We posted last week the correlation of the bond and gold. Some argue gold has been rallying as a hedge against inflation or inversely with the dollar. Don’t think so and not yet on the inflation hedge.
Gold is moody and is currently in the mood to track interest rates, at least, for now. Check out how the 10-year note and gold are tracking in the chart below.
Remember gold is a “weird cat” with many lives and many reasons to move the way it does.
Gold is a weird cat with multiple personalities and more than nine lives.
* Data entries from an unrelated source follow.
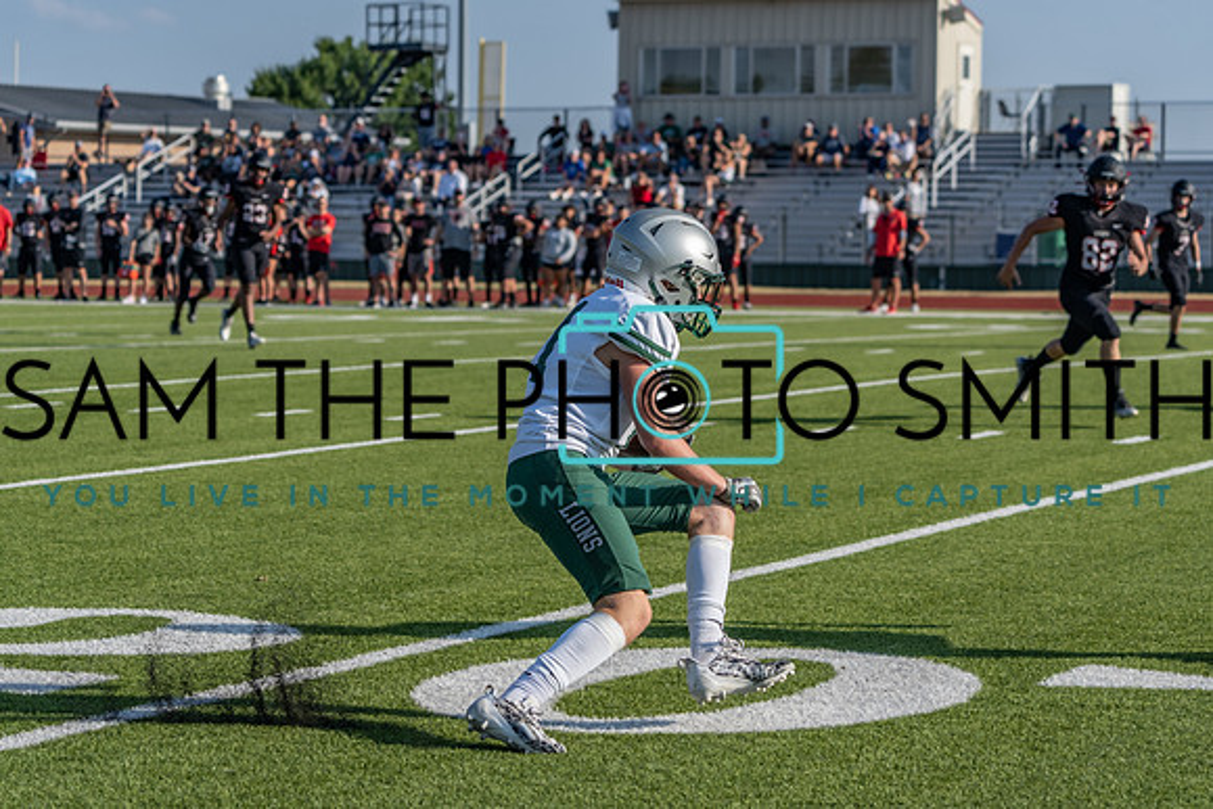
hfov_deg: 19.2
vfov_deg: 12.9
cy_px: 404
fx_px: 3588
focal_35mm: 106
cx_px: 606
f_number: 5.6
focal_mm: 100
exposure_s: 1/1250
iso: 160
The yellow metal is up almost $100 since last Friday’s weak U.S. employment report.
At any given time period gold will assume any one of its multiple personalities based on a fundamental story and trade as: 1) a safe haven; 2) an inflation hedge; 3) a commodity; 4) a store of value against central bank balance sheet expansion; 5) an alternative currency; 6) central bank reserve currency; 7) a diversification asset; 8) an Armageddon hedge; and/or 9) all of the above.
– Global Macro Monitor
Note the dollar was down today as was gold. Rates are moving higher across the world. The 10-year German Bund yield has doubled since the new year, from 20 bps to close to 50 bps.
We believe the 35-year bond bull is over and expect interest rates to move up to the 5 percent level over the next few years. The tighter liquidity conditions should take gold into the triple digits this year. Inflation cometh, folks.